News

Actions

Man with VA ties pleads with President Obama in Al Qaeda hostage video

Posted at 1:21 PM, May 07, 2012
and last updated 2012-05-07 13:26:45-04

(CNN) -- The Obama administration is aware of a video of an American hostage urging the president to meet al Qaeda demands so he is not killed, a senior State Department official said Monday, but added that the United States "does not negotiate" for hostages.

Warren Weinstein, 70, makes the emotional plea to President Barack Obama in a video released on several Islamist websites Sunday.

"My life is in your hands, Mr. President," Weinstein says in the video. "If you accept the demands, I live. If you don't accept the demands, then I die."

Weinstein, a development consultant, was abducted in August from his home in the Pakistani city of Lahore. He was working for J.E. Austin Associates Inc., a consulting firm based in Arlington, Virginia at the time. In December, al Qaeda claimed responsibility for his capture.

Ayman al-Zawahiri, leader of the terror network, listed eight demands that he said, if met, would result in Weinstein's release. The demands related to issues in the Middle East, Pakistan, Afghanistan and Somalia.

"It is important that you accept these demands and act quickly and don't delay," Weinstein said in the video posted Sunday.

"U.S. officials including the FBI are assisting in the Pakistani-led investigation and cooperation with the Pakistani authorities in the investigation continues," the State Department official said Monday.

The State Department remains in close contact with the family, the official said, asking not to be named due to the sensitivity of the issue.

In the video, Weinstein makes references to Obama's daughters and to his own children.
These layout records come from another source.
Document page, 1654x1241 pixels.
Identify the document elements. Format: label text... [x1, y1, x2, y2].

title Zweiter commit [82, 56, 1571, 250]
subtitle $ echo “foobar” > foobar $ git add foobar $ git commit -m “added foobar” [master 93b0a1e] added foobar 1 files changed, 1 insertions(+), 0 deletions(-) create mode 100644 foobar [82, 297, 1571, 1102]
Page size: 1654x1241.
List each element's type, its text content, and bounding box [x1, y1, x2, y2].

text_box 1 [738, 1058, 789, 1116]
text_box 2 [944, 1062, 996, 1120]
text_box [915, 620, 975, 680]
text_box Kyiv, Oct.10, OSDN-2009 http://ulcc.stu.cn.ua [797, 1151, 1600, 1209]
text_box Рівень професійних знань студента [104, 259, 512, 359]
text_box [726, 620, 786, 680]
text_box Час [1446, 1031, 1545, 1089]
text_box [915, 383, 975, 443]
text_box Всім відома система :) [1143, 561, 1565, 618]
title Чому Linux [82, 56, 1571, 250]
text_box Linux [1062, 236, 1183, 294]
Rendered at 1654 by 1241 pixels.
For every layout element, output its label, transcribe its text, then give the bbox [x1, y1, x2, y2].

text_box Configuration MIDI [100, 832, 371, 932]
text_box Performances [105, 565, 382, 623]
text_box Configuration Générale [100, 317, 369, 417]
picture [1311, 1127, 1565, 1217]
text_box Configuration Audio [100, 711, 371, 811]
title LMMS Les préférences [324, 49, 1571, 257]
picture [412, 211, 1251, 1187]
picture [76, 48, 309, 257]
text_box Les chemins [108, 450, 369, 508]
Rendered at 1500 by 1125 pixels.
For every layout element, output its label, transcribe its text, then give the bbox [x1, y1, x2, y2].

He says he wanted to let his wife know he is "fine and well" in the video, which is less than three minutes long.

Al Qaeda's demands include the lifting of the blockade on movement of people and trade between Egypt and Gaza; an end to bombing by the United States and its allies in Pakistan, Afghanistan, Yemen, Somalia and Gaza; the release of anyone arrested on charges of belonging to al Qaeda and the Taliban; the release of all prisoners in Guantanamo Bay, Cuba, and American secret prisons and the closure of Guantanamo and the other prisons; the release of terrorists convicted in the 1993 bombing of the World Trade Center; and the release of relatives of Osama bin Laden, the founder of al Qaeda who was killed last year in Pakistan.

In August, Weinstein's kidnappers managed to overcome the three security guards who were protecting him.

As the guards prepared for the meal before the Ramadan fast, three men knocked at the front gate and offered food for the meal -- a traditional practice among Muslims during the holy month of Ramadan, according to the Lahore police.

Once the gate was opened, the three men forced their way in, while five others entered the house from the back, tied up the guards and duct-taped their mouths, according to the police.

They pistol-whipped the driver and forced him to take them to Weinstein's room, where they hit Weinstein on the head with a pistol and forced him out of the house and into a waiting car, the police said.

A police official said in August that three suspects had been arrested in Weinstein's kidnapping.